The general ignored me, pushing the com button. "Everyone listen to me. No firing in there. I repeat, do not use ammunition!"
"The fuck?" Vasquez radioed back.
"What are we supposed do instead?" Hudson challenged. "Just tell them to move out of the way?"
"I tried that." I added a loop to the scarf. "It didn't work."
"Apone, Hicks, collect the magazines."
Things got quiet for a few moments. I couldn't see that much from the rear of the vehicle, so I knitted.
The soldiers had been examining the strange mechanical structures growing over the walls and ceiling, expressing worriment about the secretions oozing around them. This didn't interest me any more than it would interest you if someone came into your old house complaining about dust, and mold in the basement.
I had the sweater unraveled down to the collar, one of the items I originally had a much more difficult time assembling. I would have just kept it and done sort of a yoke thing, but I feared the collar would slide off Shauqauzjarruba's body. We'd just have to have a little scarf tying class.
"We've found something," said a voice on the radio.
Ellen stared at the monitor and used the Lord's name in vain.
All of a sudden, the radio filled with yells and shouts of profanity. It seemed they had discovered a victim just seconds before a larva burst from her chest.
They made too much noise. As, they say, `All hell broke loose' after that: People screaming, machine guns blasted here and there (in direct disobedience to Gorman's orders, I might add).
Apone shouted an order for a roll call, but only static answered him.
The bag of ammunition exploded, someone caught on fire, falling over a balcony to their death.
Gorman shouted orders to lay down a suppressing fire, but nobody understood the order over the static.
"We've got to do something!" Ellen shouted. "Gorman, get everyone out of there!"
The little man appeared to have gone into shock. He only stammered, "Um-um-um."

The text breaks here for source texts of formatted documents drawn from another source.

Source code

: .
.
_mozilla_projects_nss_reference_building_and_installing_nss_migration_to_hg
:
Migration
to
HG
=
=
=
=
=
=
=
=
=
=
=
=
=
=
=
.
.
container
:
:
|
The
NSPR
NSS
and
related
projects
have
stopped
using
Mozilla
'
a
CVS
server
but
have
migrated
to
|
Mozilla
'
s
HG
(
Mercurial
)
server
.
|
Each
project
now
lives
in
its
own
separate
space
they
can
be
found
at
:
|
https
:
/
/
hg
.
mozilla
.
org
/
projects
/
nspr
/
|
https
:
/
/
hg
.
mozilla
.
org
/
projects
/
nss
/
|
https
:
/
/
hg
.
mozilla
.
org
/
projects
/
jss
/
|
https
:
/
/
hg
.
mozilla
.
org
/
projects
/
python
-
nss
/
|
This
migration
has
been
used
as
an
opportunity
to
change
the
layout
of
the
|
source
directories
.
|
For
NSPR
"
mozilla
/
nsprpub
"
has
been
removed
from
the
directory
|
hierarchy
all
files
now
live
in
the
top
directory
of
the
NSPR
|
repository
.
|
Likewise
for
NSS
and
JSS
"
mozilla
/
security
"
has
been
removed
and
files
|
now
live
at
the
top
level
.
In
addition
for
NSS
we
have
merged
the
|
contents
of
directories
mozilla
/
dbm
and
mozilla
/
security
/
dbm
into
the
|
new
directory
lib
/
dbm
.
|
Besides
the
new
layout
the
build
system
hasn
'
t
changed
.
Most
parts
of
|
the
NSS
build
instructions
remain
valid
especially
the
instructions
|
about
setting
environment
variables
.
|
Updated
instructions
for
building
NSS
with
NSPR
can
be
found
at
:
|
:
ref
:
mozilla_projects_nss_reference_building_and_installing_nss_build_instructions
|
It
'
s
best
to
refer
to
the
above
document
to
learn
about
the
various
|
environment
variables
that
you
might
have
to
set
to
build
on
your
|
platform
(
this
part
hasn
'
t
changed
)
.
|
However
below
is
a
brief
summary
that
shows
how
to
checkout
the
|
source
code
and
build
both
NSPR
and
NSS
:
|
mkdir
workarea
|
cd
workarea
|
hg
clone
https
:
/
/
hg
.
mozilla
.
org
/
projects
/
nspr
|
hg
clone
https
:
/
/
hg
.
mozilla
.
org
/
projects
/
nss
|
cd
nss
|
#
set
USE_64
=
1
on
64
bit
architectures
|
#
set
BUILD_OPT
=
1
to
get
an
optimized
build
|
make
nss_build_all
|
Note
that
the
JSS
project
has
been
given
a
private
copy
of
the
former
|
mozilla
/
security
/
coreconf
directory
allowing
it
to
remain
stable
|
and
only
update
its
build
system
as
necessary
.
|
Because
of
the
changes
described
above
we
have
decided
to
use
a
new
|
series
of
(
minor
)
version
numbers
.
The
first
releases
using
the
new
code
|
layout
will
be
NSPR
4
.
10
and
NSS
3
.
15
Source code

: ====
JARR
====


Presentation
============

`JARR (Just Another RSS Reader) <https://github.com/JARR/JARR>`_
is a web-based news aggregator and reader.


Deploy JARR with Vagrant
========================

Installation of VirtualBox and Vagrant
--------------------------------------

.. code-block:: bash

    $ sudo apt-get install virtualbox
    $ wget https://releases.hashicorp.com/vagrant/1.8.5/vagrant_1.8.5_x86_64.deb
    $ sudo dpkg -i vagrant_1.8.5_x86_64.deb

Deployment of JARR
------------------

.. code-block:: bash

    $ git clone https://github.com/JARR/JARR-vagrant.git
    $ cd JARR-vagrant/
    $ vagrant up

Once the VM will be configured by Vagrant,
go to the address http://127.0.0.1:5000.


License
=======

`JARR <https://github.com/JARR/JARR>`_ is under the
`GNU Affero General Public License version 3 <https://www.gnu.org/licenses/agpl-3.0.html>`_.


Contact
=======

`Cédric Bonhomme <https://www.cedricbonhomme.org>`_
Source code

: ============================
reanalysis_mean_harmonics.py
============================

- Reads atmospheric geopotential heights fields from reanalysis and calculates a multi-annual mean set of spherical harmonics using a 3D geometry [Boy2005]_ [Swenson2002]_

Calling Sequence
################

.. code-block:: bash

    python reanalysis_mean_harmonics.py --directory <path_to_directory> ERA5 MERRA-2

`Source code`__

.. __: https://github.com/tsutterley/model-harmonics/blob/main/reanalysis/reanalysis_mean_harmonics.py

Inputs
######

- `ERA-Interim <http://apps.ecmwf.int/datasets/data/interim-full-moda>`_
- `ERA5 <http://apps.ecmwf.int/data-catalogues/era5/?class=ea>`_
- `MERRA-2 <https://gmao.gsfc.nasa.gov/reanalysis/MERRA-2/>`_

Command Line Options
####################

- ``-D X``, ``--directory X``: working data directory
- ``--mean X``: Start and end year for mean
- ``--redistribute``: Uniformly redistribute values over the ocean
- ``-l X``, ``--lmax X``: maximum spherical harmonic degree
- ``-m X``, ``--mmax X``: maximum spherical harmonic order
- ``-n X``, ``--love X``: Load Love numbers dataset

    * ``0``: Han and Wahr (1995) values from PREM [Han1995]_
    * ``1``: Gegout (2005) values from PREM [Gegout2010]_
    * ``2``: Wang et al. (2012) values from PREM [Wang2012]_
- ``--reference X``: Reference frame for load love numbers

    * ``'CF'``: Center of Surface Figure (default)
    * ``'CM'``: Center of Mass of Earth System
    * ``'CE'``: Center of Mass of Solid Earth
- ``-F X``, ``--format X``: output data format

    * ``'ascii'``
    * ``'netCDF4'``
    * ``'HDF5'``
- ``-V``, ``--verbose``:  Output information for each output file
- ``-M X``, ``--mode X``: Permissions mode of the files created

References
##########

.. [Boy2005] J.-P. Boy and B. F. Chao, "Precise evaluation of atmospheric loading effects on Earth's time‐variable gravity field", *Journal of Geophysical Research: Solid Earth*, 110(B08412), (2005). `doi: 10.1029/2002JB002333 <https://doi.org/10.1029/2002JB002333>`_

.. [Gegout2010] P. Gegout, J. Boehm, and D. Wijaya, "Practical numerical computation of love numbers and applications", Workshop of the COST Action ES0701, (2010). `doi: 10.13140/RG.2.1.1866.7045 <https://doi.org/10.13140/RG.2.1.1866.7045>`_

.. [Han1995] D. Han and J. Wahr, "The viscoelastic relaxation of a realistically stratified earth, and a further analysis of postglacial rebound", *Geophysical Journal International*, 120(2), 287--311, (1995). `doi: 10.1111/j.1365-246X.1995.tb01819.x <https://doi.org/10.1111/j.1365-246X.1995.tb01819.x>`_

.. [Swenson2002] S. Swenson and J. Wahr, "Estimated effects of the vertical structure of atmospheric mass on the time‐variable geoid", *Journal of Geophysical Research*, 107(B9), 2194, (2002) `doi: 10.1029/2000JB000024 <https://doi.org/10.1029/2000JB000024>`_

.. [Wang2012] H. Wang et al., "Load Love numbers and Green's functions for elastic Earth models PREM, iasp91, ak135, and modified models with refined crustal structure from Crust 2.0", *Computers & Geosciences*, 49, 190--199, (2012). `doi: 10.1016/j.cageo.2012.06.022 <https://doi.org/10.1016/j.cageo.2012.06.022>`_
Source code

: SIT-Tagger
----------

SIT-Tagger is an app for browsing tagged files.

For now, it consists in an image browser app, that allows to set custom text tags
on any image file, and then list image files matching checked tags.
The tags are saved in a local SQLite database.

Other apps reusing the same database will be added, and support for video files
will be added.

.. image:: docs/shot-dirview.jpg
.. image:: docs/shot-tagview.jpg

Ellen grabbed the mike, shouting into it. "Hicks! Hudson! Everyone! Return to the APC!"
Static answered her.
"Vasquez! Apone!"
No answer.
"What are we going to do?" Gorman kept asking himself, over and over.
With a heavy sigh, Ellen turned around and faced me, hands on her hips. "Ernie, how much do you love Jesus?"
I grinned. "With all my heart and soul!"
The annoyed look of contempt indicated she hadn't asked this out of a desire to know the Lord. "Do you also love human beings?"
"Jesus is both human and divine. I love those he loves."
She rolled her eyes, crossing her arms.
Burke had an incredulous look on his face, barely suppressing laughter. "Ellen, what are you doing? This is hardly a time to be discussing theology—"
"Quiet," she snapped.
The woman glanced at Rebecca. "Has this thing ever hurt anybody?"
"Only if they're bad."
"And yet it didn't kill Burke. They must have been really bad!"
The girl nodded. "One time he did kill a nice man from a jail, but it was an accident and he's sorry."
So she remembers the bad things, I thought.
Ellen stepped closer to me. "If I release you, do you promise to bring those soldiers back? Alive?"
I swallowed. "I'll do what I can."
Burke shifted uncomfortably in his seat. "Ellen, are you sure this is a wise course of action? I mean, even if 73 doesn't rip them to pieces, what are the guys going to think when they see one of those creatures charging after them?"
Bishop flipped through a booklet. "The vehicle manifest includes a small collection of flags for burials and territorial purposes."
Burke chuckled.
"What?" Ellen fairly seethed at him. "What's so damn funny?"
"I was just picturing him with a cape."
And so they tied a red Marine Corps flag around my neck.
Ellen opened a sliding door, grabbed the end of my electrified leash. "You really love Jesus and love human beings. This isn't just bullshit."
"Yes."
She unfastened my restraints. "Then do your Christian duty."